EXCERPTED RECORDS

**********

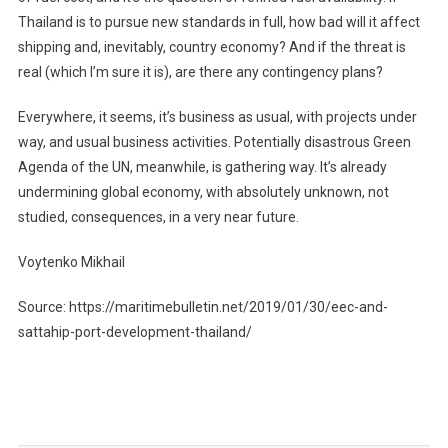
Thailand is to pursue new standards in full, how bad will it affect
shipping and, inevitably, country economy? And if the threat is
real (which I’m sure it is), are there any contingency plans?
Everywhere, it seems, it’s business as usual, with projects under
way, and usual business activities. Potentially disastrous Green
Agenda of the UN, meanwhile, is gathering way. It’s already
undermining global economy, with absolutely unknown, not
studied, consequences, in a very near future.
Voytenko Mikhail
Source: https://maritimebulletin.net/2019/01/30/eec-and-
sattahip-port-development-thailand/
Post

**********

TASK TO CARRY OUT
Only a number is expected: the count of lines in the data that contain the word "economy".

RESULT OF THE EXERCISE
2